If you have large numbers, and they’re being divided by an even number, and you don’t mind losing a little bit of precision, you can right-shift as an alternative. This might take one or two cycles … reference the related manual.
For example:
div_by_8 = 23445>>3 # since 2^3 = 8, you shift by 3
>>> 2930
Why are we looking at C information? I don’t see a clear indication for that. The name celsius_list and the usage of a list comprehension to me rather suggest that c is a Python int or float. In which case the C speed of the division is rather irrelevant. I measured and // 8 was indeed ~10% faster than >> 3.
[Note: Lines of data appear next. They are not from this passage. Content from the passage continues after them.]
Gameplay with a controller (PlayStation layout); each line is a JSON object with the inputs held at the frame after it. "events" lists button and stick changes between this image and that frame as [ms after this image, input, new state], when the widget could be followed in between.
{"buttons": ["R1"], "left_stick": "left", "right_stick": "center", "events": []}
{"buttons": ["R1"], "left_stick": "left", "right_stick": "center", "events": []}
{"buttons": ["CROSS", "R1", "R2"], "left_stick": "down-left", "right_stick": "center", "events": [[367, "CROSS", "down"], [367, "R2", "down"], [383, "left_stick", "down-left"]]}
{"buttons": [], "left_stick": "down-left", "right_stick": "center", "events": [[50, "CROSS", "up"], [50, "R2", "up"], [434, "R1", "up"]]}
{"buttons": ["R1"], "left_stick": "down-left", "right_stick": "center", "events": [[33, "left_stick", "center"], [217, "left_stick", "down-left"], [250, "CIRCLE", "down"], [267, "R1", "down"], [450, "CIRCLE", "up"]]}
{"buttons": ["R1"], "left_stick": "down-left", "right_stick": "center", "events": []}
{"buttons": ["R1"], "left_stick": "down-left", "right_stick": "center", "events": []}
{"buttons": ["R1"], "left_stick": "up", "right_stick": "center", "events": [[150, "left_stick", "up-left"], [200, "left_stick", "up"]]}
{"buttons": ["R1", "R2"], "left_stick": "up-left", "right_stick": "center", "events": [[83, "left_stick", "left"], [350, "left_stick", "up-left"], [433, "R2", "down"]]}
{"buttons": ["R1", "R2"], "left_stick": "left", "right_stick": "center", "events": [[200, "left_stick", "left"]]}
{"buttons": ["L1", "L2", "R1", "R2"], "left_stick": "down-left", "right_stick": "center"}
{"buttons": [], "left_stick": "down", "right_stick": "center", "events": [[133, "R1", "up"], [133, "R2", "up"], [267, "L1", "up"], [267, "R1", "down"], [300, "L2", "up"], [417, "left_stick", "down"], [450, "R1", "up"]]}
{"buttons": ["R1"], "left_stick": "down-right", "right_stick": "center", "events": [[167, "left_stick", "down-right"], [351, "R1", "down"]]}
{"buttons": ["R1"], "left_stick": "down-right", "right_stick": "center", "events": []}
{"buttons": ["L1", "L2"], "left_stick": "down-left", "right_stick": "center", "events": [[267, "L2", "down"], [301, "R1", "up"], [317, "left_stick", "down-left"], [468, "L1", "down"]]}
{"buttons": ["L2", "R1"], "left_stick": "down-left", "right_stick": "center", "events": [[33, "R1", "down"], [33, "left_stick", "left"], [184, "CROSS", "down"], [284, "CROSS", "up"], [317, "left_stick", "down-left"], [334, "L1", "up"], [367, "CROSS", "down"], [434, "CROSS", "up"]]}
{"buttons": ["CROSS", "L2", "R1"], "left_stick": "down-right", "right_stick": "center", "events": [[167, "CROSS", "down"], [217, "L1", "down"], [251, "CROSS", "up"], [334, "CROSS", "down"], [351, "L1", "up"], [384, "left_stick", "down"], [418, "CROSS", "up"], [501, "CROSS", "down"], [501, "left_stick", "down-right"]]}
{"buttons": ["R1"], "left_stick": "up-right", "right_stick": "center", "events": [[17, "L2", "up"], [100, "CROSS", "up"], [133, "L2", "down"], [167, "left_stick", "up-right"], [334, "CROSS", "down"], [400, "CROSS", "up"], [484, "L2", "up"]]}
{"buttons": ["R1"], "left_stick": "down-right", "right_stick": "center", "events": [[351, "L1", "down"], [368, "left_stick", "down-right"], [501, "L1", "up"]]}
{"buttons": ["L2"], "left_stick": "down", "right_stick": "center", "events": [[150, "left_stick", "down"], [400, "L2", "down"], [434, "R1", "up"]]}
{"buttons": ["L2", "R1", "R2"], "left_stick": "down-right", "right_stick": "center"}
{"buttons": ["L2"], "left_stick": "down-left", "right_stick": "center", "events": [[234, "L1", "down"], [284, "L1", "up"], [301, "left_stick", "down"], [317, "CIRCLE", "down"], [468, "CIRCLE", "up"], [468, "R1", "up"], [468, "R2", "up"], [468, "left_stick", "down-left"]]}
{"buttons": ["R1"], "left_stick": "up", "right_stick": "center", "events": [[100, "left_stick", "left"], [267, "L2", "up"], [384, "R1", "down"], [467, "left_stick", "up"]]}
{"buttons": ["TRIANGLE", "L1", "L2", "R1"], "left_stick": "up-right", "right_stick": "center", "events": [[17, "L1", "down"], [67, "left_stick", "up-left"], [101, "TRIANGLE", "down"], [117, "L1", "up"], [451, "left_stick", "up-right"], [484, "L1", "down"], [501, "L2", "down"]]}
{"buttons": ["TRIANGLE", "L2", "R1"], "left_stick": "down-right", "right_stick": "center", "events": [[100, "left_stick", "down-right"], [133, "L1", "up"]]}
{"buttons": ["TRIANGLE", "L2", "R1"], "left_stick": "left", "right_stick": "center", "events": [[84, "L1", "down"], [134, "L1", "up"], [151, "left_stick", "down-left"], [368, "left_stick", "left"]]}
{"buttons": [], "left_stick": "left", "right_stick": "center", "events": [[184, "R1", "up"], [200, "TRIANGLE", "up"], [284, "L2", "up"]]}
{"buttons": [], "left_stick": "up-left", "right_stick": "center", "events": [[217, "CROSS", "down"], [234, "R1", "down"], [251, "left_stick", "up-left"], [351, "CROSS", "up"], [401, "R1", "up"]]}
I am falling back on my PID days where we actually wrote the PID loop in assembly. We measured the latency as it both entered and exited the loop by toggling an I/O and monitoring it on an o-scope. Performing right-shifting definitely was shorter by a factor of x than normal division by many cycles (don’t ask I don’t remember the exact value but it was definitely long enough that we collectively employed right-shifts versus normal division in C).
I’m trying to collapse intermediate variable assignments (STORE) rather than ALU ops here. Is this kind of optimization called function or assignment inlining?
Here’s another pattern:
def a_1(vals1, vals2):
diff = [(v1 - v2) for v1, v2 in zip(vals1, vals2)]
diff_sq = [d**2 for d in diff]
return(sum(diff_sq))
def a_2(vals1, vals2):
return(sum([(x-y)**2 for x,y in zip(vals1, vals2)]))
measuring via tracemalloc:
Peak memory usage of a_1: 66722 Peak memory usage of a_2: 34229
Understand if this is for a microcontroller where they can be in the low kb's of memory. But if this is for a desktop application, which can have many gigs of memory, why? Is this for a microcontroller?
I’m actually working at a lower level - at the Python VM’s bytecode level. Rather than using language features like generator expressions, I’m trying to detect patterns in the bytecode itself and rewrite them into more efficient versions right before they execute.
Think of it more like what PyTorch’s Dynamo or Numba does - actual code transformation at runtime, not just using different Python constructs.
If you observe the bytecode for a_1, you’ll see it has two separate loops, as opposed to a_2, which has one. However, that’s not the pattern I think I want to observe. There’s something else I see here: there is a STORE_FAST followed by LOAD_FAST for the same variable diff. What this tells us is that we’re storing a value (STORE_FAST diff), and the only use of this value is loading it (LOAD_FAST diff) for the next loop. After the second loop, it’s never used again.
Maybe I need to do some kind of a dataflow analysis to see how long these variables “live” in the function stack?
This is my first reaction when reading OP’s code. Replacing square brackets with round ones might be all they need.
def convert_temps1(celsius_list):
# Two separate steps with intermediate lists
doubled = (c * 9/5 for c in celsius_list)
fahrenheit = (d + 32 for d in doubled)
return fahrenheit # Use list(fahrenheit) if you need a list returned.